▸ WHAT THE TASK REQUIRES:
Reproduce word for word the lines from the one containing "RANNEWS.CO.ID, TAMBUN SELATAN" through the one containing "alami selama dua", including both.

▸ MATERIAL PROVIDED:
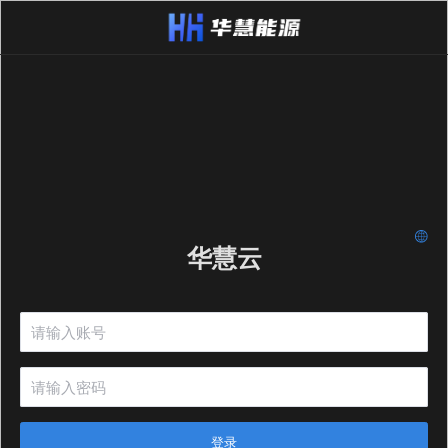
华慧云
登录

--

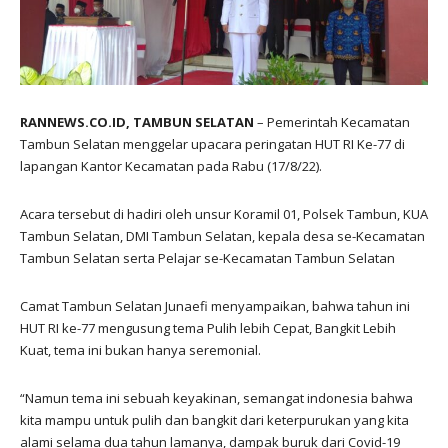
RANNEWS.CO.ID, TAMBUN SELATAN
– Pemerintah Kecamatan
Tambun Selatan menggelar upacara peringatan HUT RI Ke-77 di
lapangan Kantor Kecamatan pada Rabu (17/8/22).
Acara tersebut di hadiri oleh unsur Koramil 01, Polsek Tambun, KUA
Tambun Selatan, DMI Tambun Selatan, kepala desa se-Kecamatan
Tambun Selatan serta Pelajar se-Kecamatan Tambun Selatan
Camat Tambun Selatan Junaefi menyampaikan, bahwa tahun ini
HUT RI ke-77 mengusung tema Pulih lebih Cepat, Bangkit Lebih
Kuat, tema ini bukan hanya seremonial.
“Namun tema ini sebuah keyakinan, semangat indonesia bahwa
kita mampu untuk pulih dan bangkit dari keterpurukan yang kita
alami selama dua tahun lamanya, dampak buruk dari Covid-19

▸ ANSWER TO THIS TASK:
RANNEWS.CO.ID, TAMBUN SELATAN
– Pemerintah Kecamatan
Tambun Selatan menggelar upacara peringatan HUT RI Ke-77 di
lapangan Kantor Kecamatan pada Rabu (17/8/22).
Acara tersebut di hadiri oleh unsur Koramil 01, Polsek Tambun, KUA
Tambun Selatan, DMI Tambun Selatan, kepala desa se-Kecamatan
Tambun Selatan serta Pelajar se-Kecamatan Tambun Selatan
Camat Tambun Selatan Junaefi menyampaikan, bahwa tahun ini
HUT RI ke-77 mengusung tema Pulih lebih Cepat, Bangkit Lebih
Kuat, tema ini bukan hanya seremonial.
“Namun tema ini sebuah keyakinan, semangat indonesia bahwa
kita mampu untuk pulih dan bangkit dari keterpurukan yang kita
alami selama dua tahun lamanya, dampak buruk dari Covid-19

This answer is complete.